◆ **Texte cité**

== == ==

Demeurez en Christ

Seizième jour

DEMEUREZ EN CHRIST
EN ABANDONNANT TOUT POUR LUI

« ... j'ai accepté de tout perdre, et je considère tout comme des ordures, afin de gagner Christ et d'être trouvé EN LUI. » Phil 3.8-9

Partout où il y a vie, il y a échange continuel. Vivre c'est prendre et donner, recevoir et rendre. La nourriture que je prends se retrouve dans le travail que je fournis, les impressions que je reçois dans les pensées et les sentiments que j'exprime. L'un dépend de l'autre — le fait de donner augmente la faculté de s'approprier. Toute la joie de la vie est dans ce sain équilibre : donner et recevoir.

== == ==

◆ **Extraits de données**
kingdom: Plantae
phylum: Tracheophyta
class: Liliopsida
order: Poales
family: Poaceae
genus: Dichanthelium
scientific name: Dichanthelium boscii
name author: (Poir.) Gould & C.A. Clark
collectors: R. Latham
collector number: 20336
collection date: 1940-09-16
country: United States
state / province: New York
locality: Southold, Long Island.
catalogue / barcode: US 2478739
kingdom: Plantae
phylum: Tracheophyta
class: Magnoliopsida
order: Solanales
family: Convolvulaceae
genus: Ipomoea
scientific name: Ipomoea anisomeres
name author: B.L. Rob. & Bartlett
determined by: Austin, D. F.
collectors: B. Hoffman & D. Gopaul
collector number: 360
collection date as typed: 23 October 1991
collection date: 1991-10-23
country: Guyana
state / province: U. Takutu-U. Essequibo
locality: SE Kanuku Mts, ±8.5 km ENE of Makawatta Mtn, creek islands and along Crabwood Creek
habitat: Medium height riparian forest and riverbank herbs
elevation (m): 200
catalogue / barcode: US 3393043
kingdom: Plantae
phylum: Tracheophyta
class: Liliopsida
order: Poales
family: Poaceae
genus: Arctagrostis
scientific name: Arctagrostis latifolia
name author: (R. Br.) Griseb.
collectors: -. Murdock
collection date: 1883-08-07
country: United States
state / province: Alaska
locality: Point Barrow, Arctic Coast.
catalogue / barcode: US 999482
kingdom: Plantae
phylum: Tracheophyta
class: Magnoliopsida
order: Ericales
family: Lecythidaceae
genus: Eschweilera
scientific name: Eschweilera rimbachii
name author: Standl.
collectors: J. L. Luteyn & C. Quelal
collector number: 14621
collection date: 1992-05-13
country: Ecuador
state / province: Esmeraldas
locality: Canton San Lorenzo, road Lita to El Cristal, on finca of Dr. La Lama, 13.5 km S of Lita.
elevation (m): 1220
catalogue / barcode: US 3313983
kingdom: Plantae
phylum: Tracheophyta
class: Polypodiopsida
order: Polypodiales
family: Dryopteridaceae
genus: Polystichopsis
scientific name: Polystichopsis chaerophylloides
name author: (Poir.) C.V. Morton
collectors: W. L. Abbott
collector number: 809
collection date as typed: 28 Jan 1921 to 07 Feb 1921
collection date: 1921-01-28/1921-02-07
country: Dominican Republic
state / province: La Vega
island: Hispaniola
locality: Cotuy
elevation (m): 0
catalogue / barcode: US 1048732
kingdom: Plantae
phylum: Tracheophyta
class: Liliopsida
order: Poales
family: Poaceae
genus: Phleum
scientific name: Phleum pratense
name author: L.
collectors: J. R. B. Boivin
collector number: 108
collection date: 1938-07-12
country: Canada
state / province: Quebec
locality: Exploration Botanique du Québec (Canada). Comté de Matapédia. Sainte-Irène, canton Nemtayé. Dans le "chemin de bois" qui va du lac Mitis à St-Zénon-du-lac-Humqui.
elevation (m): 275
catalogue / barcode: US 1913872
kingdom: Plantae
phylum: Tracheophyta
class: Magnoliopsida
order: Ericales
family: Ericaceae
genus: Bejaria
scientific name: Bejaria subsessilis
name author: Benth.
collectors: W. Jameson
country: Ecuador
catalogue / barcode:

== == ==

Citez le texte cité de « Partout où il » à « donner et recevoir. ». Les lignes ci-dessus ne sont pas nécessaires.

◆ **Corrigé**
Partout où il y a vie, il y a échange continuel. Vivre c'est prendre et donner, recevoir et rendre. La nourriture que je prends se retrouve dans le travail que je fournis, les impressions que je reçois dans les pensées et les sentiments que j'exprime. L'un dépend de l'autre — le fait de donner augmente la faculté de s'approprier. Toute la joie de la vie est dans ce sain équilibre : donner et recevoir.